**Task instructions:**
Can you reproduce every line of the entries below word for word, keeping each line as it appears?

**Supplied material:**
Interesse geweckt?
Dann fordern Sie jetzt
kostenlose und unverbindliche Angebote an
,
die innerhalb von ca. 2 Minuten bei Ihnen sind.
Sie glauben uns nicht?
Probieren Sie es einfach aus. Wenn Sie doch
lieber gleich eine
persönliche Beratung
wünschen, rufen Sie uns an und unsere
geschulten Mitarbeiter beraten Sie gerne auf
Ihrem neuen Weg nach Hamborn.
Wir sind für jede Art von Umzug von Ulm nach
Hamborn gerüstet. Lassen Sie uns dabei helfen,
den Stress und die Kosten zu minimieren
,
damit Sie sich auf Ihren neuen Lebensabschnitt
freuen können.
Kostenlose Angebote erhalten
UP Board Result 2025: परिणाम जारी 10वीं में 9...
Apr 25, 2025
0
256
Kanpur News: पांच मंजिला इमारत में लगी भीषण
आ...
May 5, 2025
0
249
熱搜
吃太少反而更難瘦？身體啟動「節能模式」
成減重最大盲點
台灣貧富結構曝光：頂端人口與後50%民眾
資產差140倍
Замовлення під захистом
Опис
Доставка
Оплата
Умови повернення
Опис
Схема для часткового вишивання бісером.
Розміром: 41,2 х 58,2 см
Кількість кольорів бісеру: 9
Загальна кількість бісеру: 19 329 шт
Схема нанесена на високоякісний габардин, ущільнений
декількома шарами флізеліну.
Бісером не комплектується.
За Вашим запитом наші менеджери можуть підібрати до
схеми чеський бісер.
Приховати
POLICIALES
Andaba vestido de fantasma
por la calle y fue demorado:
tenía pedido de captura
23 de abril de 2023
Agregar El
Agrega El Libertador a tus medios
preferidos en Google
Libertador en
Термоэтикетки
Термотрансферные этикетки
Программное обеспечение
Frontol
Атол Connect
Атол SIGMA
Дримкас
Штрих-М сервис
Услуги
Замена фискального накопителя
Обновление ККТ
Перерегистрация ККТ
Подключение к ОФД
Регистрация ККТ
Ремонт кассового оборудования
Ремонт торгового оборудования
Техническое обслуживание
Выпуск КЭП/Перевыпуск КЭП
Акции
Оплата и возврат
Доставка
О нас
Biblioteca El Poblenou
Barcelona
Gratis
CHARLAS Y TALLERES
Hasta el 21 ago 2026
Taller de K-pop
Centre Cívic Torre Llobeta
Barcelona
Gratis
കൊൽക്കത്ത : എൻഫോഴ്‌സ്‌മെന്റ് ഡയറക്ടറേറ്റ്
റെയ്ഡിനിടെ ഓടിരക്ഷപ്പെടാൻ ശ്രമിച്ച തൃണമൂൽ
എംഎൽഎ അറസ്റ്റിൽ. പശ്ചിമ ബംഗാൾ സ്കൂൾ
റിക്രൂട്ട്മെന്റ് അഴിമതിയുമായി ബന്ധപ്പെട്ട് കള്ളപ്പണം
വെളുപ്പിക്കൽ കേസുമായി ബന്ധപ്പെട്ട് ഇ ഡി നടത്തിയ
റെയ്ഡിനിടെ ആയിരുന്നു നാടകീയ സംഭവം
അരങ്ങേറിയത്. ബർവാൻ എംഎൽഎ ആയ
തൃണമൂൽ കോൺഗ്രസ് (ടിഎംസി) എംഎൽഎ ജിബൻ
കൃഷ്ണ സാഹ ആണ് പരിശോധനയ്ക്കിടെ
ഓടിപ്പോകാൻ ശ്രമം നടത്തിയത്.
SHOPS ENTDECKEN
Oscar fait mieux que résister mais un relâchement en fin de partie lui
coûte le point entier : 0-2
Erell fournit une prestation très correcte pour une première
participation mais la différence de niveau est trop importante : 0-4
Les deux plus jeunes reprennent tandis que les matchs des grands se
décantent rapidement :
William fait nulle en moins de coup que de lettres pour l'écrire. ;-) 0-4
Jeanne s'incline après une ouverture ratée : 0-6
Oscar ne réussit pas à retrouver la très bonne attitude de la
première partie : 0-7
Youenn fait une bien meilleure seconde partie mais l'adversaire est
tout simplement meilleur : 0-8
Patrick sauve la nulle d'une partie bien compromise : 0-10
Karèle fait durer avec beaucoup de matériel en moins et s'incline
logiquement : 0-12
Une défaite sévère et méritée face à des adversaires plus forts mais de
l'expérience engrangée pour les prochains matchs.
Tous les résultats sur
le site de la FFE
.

**Answer space:**
Interesse geweckt?
Dann fordern Sie jetzt
kostenlose und unverbindliche Angebote an
,
die innerhalb von ca. 2 Minuten bei Ihnen sind.
Sie glauben uns nicht?
Probieren Sie es einfach aus. Wenn Sie doch
lieber gleich eine
persönliche Beratung
wünschen, rufen Sie uns an und unsere
geschulten Mitarbeiter beraten Sie gerne auf
Ihrem neuen Weg nach Hamborn.
Wir sind für jede Art von Umzug von Ulm nach
Hamborn gerüstet. Lassen Sie uns dabei helfen,
den Stress und die Kosten zu minimieren
,
damit Sie sich auf Ihren neuen Lebensabschnitt
freuen können.
Kostenlose Angebote erhalten
UP Board Result 2025: परिणाम जारी 10वीं में 9...
Apr 25, 2025
0
256
Kanpur News: पांच मंजिला इमारत में लगी भीषण
आ...
May 5, 2025
0
249
熱搜
吃太少反而更難瘦？身體啟動「節能模式」
成減重最大盲點
台灣貧富結構曝光：頂端人口與後50%民眾
資產差140倍
Замовлення під захистом
Опис
Доставка
Оплата
Умови повернення
Опис
Схема для часткового вишивання бісером.
Розміром: 41,2 х 58,2 см
Кількість кольорів бісеру: 9
Загальна кількість бісеру: 19 329 шт
Схема нанесена на високоякісний габардин, ущільнений
декількома шарами флізеліну.
Бісером не комплектується.
За Вашим запитом наші менеджери можуть підібрати до
схеми чеський бісер.
Приховати
POLICIALES
Andaba vestido de fantasma
por la calle y fue demorado:
tenía pedido de captura
23 de abril de 2023
Agregar El
Agrega El Libertador a tus medios
preferidos en Google
Libertador en
Термоэтикетки
Термотрансферные этикетки
Программное обеспечение
Frontol
Атол Connect
Атол SIGMA
Дримкас
Штрих-М сервис
Услуги
Замена фискального накопителя
Обновление ККТ
Перерегистрация ККТ
Подключение к ОФД
Регистрация ККТ
Ремонт кассового оборудования
Ремонт торгового оборудования
Техническое обслуживание
Выпуск КЭП/Перевыпуск КЭП
Акции
Оплата и возврат
Доставка
О нас
Biblioteca El Poblenou
Barcelona
Gratis
CHARLAS Y TALLERES
Hasta el 21 ago 2026
Taller de K-pop
Centre Cívic Torre Llobeta
Barcelona
Gratis
കൊൽക്കത്ത : എൻഫോഴ്‌സ്‌മെന്റ് ഡയറക്ടറേറ്റ്
റെയ്ഡിനിടെ ഓടിരക്ഷപ്പെടാൻ ശ്രമിച്ച തൃണമൂൽ
എംഎൽഎ അറസ്റ്റിൽ. പശ്ചിമ ബംഗാൾ സ്കൂൾ
റിക്രൂട്ട്മെന്റ് അഴിമതിയുമായി ബന്ധപ്പെട്ട് കള്ളപ്പണം
വെളുപ്പിക്കൽ കേസുമായി ബന്ധപ്പെട്ട് ഇ ഡി നടത്തിയ
റെയ്ഡിനിടെ ആയിരുന്നു നാടകീയ സംഭവം
അരങ്ങേറിയത്. ബർവാൻ എംഎൽഎ ആയ
തൃണമൂൽ കോൺഗ്രസ് (ടിഎംസി) എംഎൽഎ ജിബൻ
കൃഷ്ണ സാഹ ആണ് പരിശോധനയ്ക്കിടെ
ഓടിപ്പോകാൻ ശ്രമം നടത്തിയത്.
SHOPS ENTDECKEN
Oscar fait mieux que résister mais un relâchement en fin de partie lui
coûte le point entier : 0-2
Erell fournit une prestation très correcte pour une première
participation mais la différence de niveau est trop importante : 0-4
Les deux plus jeunes reprennent tandis que les matchs des grands se
décantent rapidement :
William fait nulle en moins de coup que de lettres pour l'écrire. ;-) 0-4
Jeanne s'incline après une ouverture ratée : 0-6
Oscar ne réussit pas à retrouver la très bonne attitude de la
première partie : 0-7
Youenn fait une bien meilleure seconde partie mais l'adversaire est
tout simplement meilleur : 0-8
Patrick sauve la nulle d'une partie bien compromise : 0-10
Karèle fait durer avec beaucoup de matériel en moins et s'incline
logiquement : 0-12
Une défaite sévère et méritée face à des adversaires plus forts mais de
l'expérience engrangée pour les prochains matchs.
Tous les résultats sur
le site de la FFE
.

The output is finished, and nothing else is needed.